For the listing below, the answer is an exact retyping of the lines from the one with "middle pip: (1008, 652)" through the one with "pinky mcp: (229, 225)", both included, without pictures.

BEGIN DATASET CONTENT

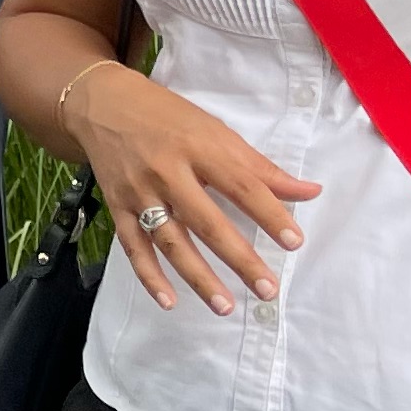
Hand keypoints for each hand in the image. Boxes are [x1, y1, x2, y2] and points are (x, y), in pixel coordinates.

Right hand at [70, 65, 319, 313]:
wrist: (102, 104)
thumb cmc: (168, 116)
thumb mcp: (216, 131)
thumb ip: (259, 167)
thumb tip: (309, 192)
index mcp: (198, 147)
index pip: (241, 186)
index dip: (269, 215)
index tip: (295, 242)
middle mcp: (167, 172)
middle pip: (206, 222)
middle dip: (239, 258)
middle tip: (267, 290)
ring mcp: (138, 192)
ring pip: (170, 242)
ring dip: (197, 277)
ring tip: (225, 306)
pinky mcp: (116, 207)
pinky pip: (133, 247)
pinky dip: (149, 276)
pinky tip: (169, 301)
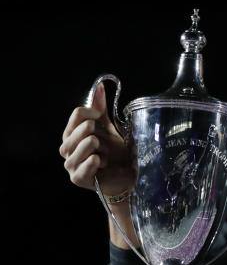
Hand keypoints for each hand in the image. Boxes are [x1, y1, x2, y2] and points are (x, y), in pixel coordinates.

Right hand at [60, 82, 134, 197]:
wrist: (123, 175)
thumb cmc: (113, 152)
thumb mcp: (107, 128)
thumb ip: (100, 109)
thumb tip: (99, 86)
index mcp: (70, 133)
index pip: (77, 114)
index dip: (94, 113)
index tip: (102, 120)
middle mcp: (65, 148)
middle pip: (83, 127)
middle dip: (101, 134)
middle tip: (106, 145)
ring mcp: (70, 164)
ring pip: (88, 143)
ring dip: (104, 148)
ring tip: (107, 155)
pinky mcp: (77, 178)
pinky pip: (89, 161)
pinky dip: (100, 161)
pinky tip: (104, 164)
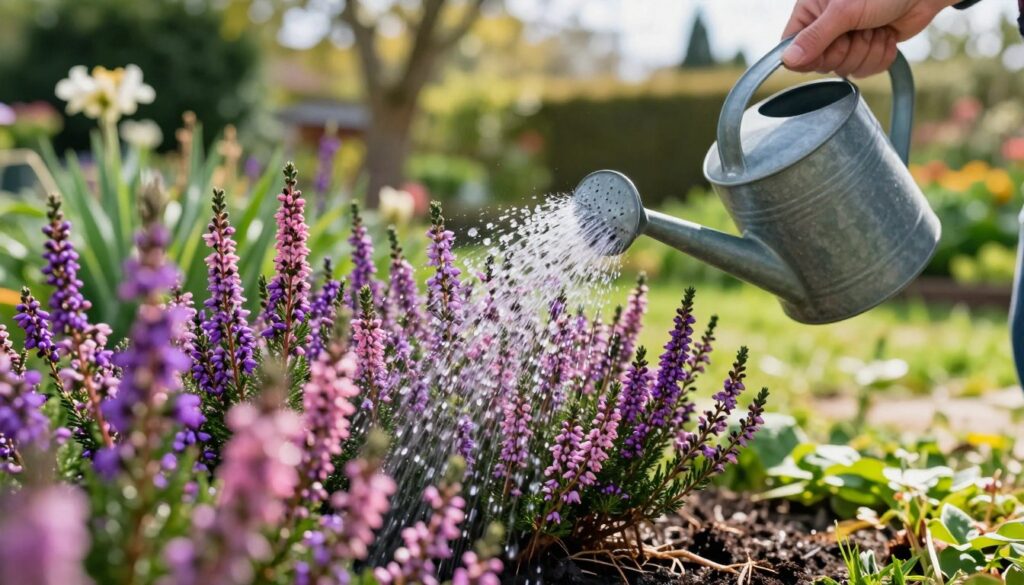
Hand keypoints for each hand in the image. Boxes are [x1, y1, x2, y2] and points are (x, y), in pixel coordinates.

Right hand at [782, 0, 954, 76]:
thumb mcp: (844, 11)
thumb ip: (815, 37)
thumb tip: (788, 61)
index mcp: (810, 13)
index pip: (792, 48)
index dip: (810, 56)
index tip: (830, 45)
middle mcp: (825, 29)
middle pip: (822, 64)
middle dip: (848, 50)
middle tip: (861, 29)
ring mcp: (846, 41)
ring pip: (846, 69)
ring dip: (868, 51)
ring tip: (877, 28)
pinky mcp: (866, 50)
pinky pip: (865, 71)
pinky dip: (881, 55)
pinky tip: (886, 35)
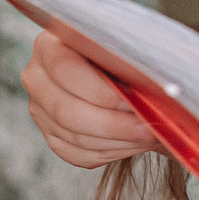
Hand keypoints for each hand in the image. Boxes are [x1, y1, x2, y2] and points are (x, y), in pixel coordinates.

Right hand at [22, 30, 157, 167]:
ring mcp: (40, 109)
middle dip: (114, 124)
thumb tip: (161, 91)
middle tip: (149, 128)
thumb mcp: (130, 46)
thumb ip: (134, 61)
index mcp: (50, 45)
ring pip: (75, 137)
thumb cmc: (129, 54)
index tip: (133, 101)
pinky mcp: (52, 135)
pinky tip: (135, 143)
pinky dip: (111, 152)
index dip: (101, 91)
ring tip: (150, 135)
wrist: (124, 71)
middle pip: (67, 111)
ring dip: (118, 141)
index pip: (65, 70)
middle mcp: (37, 78)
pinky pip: (78, 154)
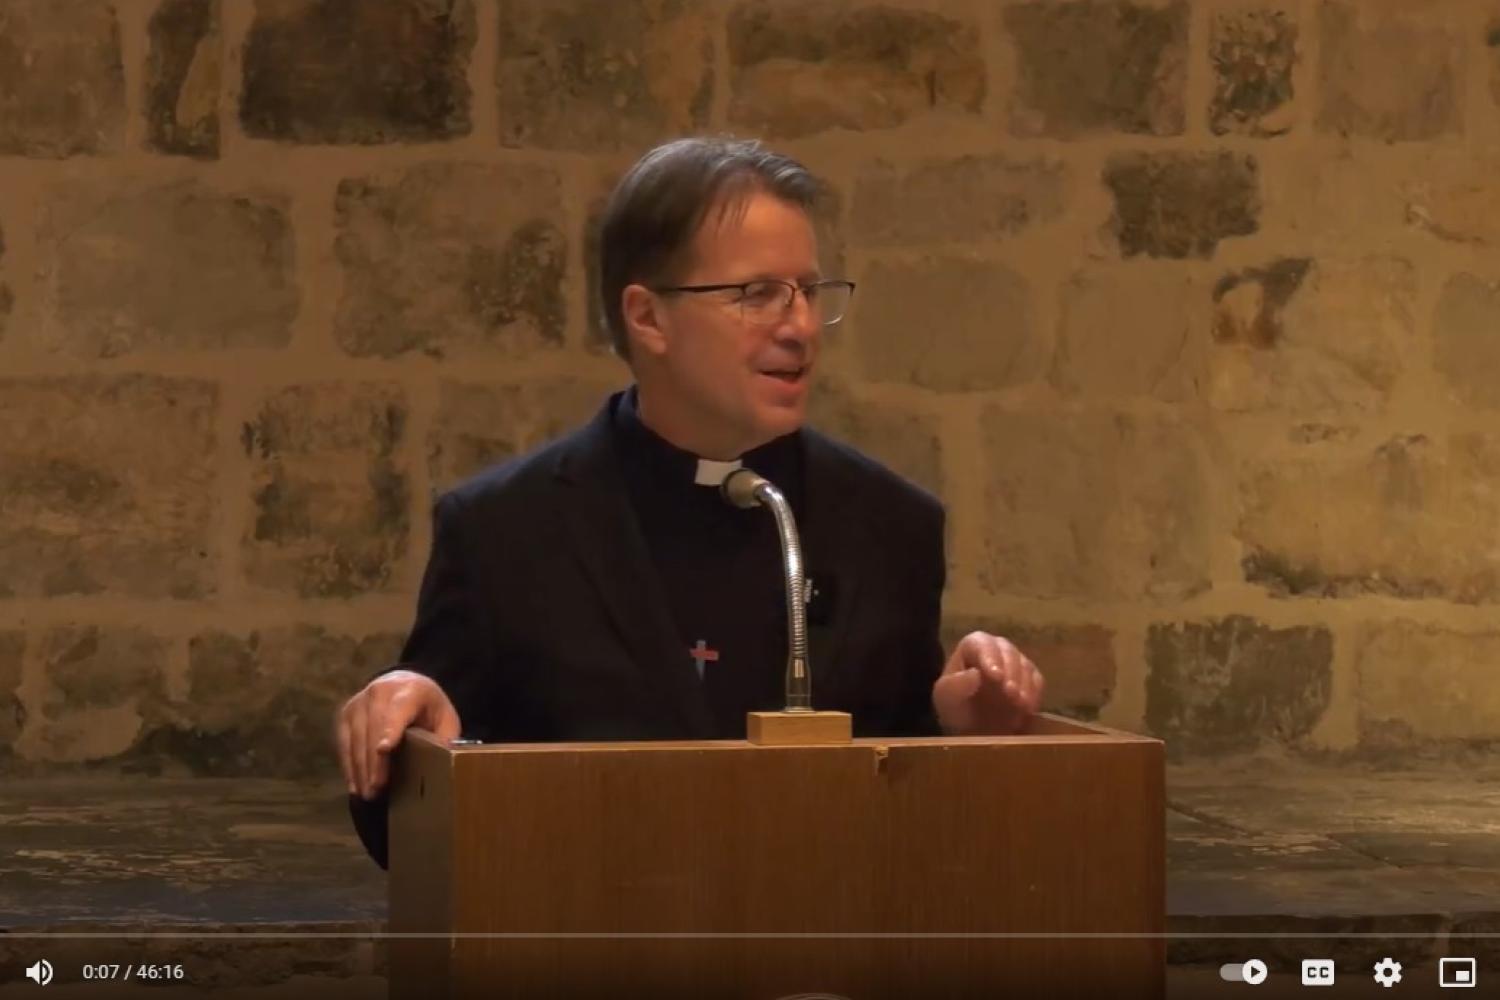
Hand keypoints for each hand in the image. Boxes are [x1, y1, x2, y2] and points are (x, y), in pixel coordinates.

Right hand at [335, 669, 460, 799]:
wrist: (406, 686)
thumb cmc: (429, 709)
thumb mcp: (445, 720)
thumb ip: (444, 740)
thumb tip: (443, 766)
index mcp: (411, 690)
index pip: (399, 710)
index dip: (391, 729)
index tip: (384, 750)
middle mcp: (381, 691)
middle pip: (374, 728)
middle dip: (374, 761)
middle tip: (376, 789)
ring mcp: (360, 701)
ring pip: (355, 737)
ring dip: (360, 768)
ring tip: (367, 794)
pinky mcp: (346, 714)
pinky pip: (344, 742)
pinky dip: (349, 765)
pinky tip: (356, 785)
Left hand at [931, 631, 1043, 735]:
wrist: (972, 729)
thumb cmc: (956, 708)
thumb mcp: (946, 699)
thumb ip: (955, 686)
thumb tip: (974, 674)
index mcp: (972, 647)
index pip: (982, 644)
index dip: (990, 657)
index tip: (996, 676)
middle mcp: (996, 650)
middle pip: (1008, 652)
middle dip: (1011, 672)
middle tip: (1011, 693)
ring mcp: (1015, 664)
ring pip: (1025, 665)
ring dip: (1025, 684)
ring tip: (1020, 703)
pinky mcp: (1030, 679)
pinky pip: (1037, 681)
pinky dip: (1034, 694)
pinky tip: (1028, 708)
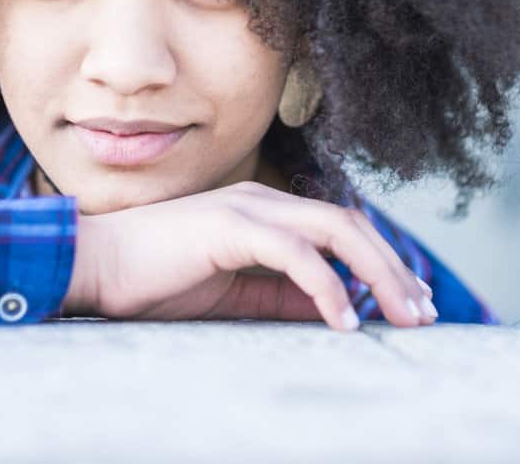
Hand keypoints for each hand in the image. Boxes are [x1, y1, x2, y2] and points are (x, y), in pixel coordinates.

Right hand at [61, 181, 435, 330]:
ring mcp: (247, 207)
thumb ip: (280, 296)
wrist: (95, 267)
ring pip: (335, 231)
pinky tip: (344, 320)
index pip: (340, 230)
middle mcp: (262, 200)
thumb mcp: (234, 293)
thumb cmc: (155, 281)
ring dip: (377, 273)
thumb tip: (332, 309)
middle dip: (394, 269)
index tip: (411, 302)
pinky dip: (327, 285)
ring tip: (402, 316)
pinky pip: (295, 254)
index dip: (382, 263)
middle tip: (424, 313)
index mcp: (264, 211)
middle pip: (350, 226)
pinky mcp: (229, 225)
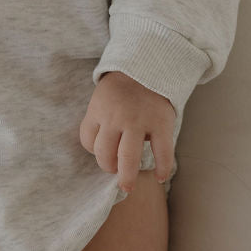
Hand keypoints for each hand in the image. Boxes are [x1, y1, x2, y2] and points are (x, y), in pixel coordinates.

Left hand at [80, 71, 175, 193]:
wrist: (149, 64)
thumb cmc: (123, 88)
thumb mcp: (102, 98)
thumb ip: (99, 120)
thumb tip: (100, 151)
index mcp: (98, 110)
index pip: (87, 140)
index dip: (93, 149)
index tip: (103, 150)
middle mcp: (116, 117)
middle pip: (103, 154)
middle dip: (107, 167)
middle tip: (114, 172)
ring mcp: (139, 121)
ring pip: (128, 158)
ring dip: (126, 177)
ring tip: (127, 187)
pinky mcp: (161, 123)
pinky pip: (162, 152)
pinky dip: (162, 168)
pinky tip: (160, 177)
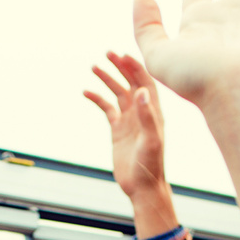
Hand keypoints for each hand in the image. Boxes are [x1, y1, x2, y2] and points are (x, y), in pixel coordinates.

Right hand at [85, 52, 168, 201]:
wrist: (143, 187)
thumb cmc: (151, 166)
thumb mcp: (151, 141)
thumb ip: (147, 116)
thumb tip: (141, 91)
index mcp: (153, 112)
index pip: (145, 82)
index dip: (134, 66)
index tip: (122, 54)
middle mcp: (142, 112)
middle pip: (131, 82)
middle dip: (120, 67)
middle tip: (107, 53)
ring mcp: (129, 120)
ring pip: (118, 93)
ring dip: (107, 79)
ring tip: (94, 67)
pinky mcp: (118, 130)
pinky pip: (107, 109)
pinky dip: (97, 99)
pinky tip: (86, 92)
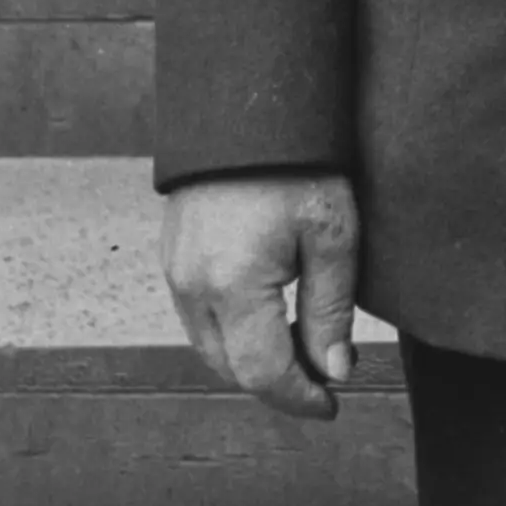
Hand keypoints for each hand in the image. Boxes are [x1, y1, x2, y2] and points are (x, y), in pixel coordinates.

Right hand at [164, 169, 359, 419]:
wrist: (248, 100)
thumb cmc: (299, 161)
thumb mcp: (332, 232)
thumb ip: (331, 309)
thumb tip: (332, 372)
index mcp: (232, 285)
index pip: (262, 373)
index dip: (298, 398)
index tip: (331, 404)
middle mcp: (193, 286)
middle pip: (232, 368)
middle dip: (277, 381)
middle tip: (323, 374)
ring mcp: (176, 271)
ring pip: (212, 346)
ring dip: (253, 358)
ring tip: (302, 343)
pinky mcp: (173, 255)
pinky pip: (200, 316)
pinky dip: (233, 330)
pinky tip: (270, 313)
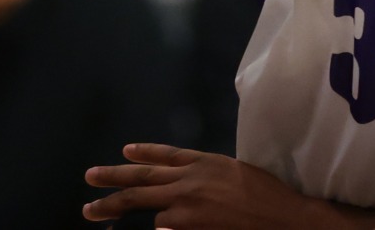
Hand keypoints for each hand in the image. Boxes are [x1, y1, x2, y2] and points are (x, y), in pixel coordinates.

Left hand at [84, 145, 313, 228]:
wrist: (285, 218)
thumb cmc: (269, 199)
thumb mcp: (237, 175)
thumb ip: (207, 178)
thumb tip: (183, 188)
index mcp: (206, 163)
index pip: (167, 155)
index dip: (145, 153)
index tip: (125, 151)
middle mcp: (191, 180)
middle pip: (142, 178)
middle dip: (112, 179)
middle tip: (90, 178)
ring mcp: (186, 204)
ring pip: (147, 206)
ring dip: (120, 210)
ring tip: (94, 212)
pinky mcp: (185, 225)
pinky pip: (162, 228)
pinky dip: (160, 228)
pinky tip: (148, 228)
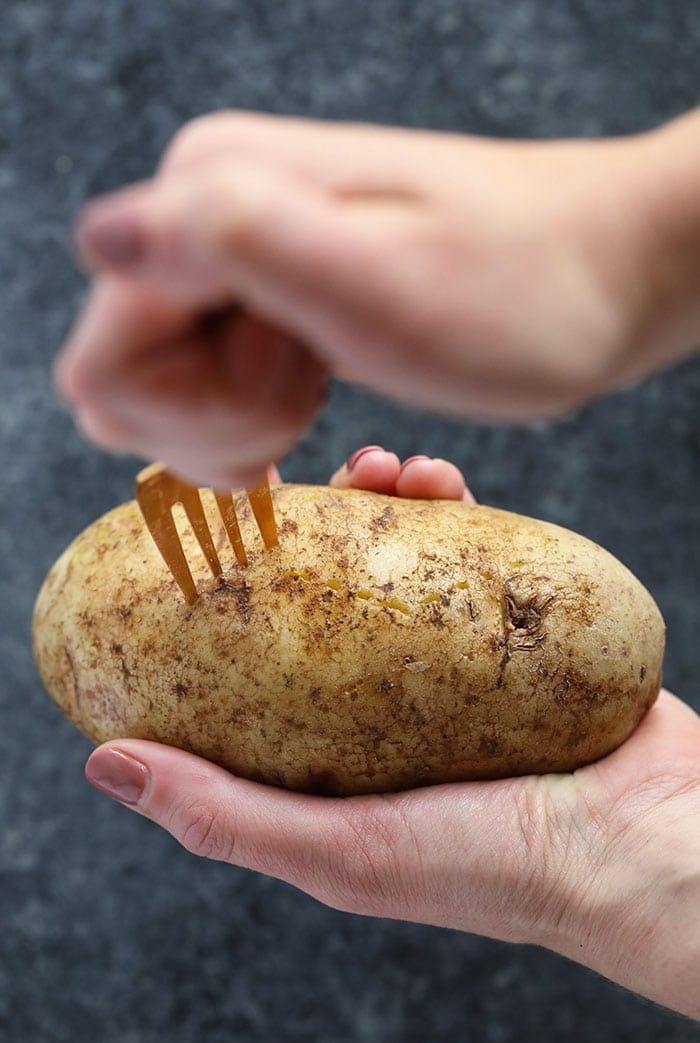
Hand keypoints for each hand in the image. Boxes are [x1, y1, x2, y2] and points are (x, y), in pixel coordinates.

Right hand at [54, 109, 699, 488]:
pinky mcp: (271, 291)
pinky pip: (216, 389)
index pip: (105, 367)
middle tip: (320, 391)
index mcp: (209, 199)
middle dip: (222, 425)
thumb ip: (234, 246)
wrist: (609, 271)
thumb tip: (100, 237)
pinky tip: (323, 401)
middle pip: (127, 387)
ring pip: (170, 400)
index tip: (299, 389)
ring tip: (330, 382)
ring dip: (248, 427)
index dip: (197, 416)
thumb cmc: (523, 295)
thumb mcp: (384, 288)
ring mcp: (237, 254)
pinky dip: (264, 423)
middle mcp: (206, 216)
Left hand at [84, 449, 699, 1020]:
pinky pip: (476, 549)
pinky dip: (451, 508)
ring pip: (397, 559)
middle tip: (293, 482)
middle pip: (325, 592)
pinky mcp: (519, 628)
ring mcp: (455, 658)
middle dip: (305, 529)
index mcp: (334, 749)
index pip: (256, 657)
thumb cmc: (499, 872)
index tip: (197, 530)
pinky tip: (437, 481)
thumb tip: (108, 766)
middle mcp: (387, 699)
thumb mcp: (345, 854)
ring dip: (377, 503)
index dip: (225, 592)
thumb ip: (227, 817)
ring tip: (382, 469)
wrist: (651, 847)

END DATASET CONTENT

- _EXERCISE RESPONSE_
middle pip: (1008, 652)
middle dip: (1011, 672)
middle tip: (1011, 693)
ring mcp: (1015, 664)
ring pip: (1025, 665)
ring dip: (1025, 684)
ring tip: (1020, 703)
pinky mcp: (1030, 679)
pinky pip: (1037, 681)
pinky dip: (1034, 694)
pinky tip: (1028, 708)
Hand keypoints for each hand in the image. Boxes are [x1, y1, x2, y2] and points are (x, y), in pixel coordinates.

Right hand at [61, 181, 435, 330]:
ring mcp: (247, 207)
thumb ip: (280, 296)
wrist: (95, 267)
ring pip: (335, 231)
pinky tip: (344, 320)
index pip: (340, 230)
middle mcp: (262, 200)
thumb mcp: (234, 293)
thumb cmc: (155, 281)
ring dip: (377, 273)
thumb tip: (332, 309)
middle dip: (394, 269)
index tip: (411, 302)
pinky dip: (327, 285)
ring tip: (402, 316)
pinky pip: (295, 254)
index dip: (382, 263)
middle tip: (424, 313)
index mcp: (264, 211)
middle pip: (350, 226)
pinky mcp: (229, 225)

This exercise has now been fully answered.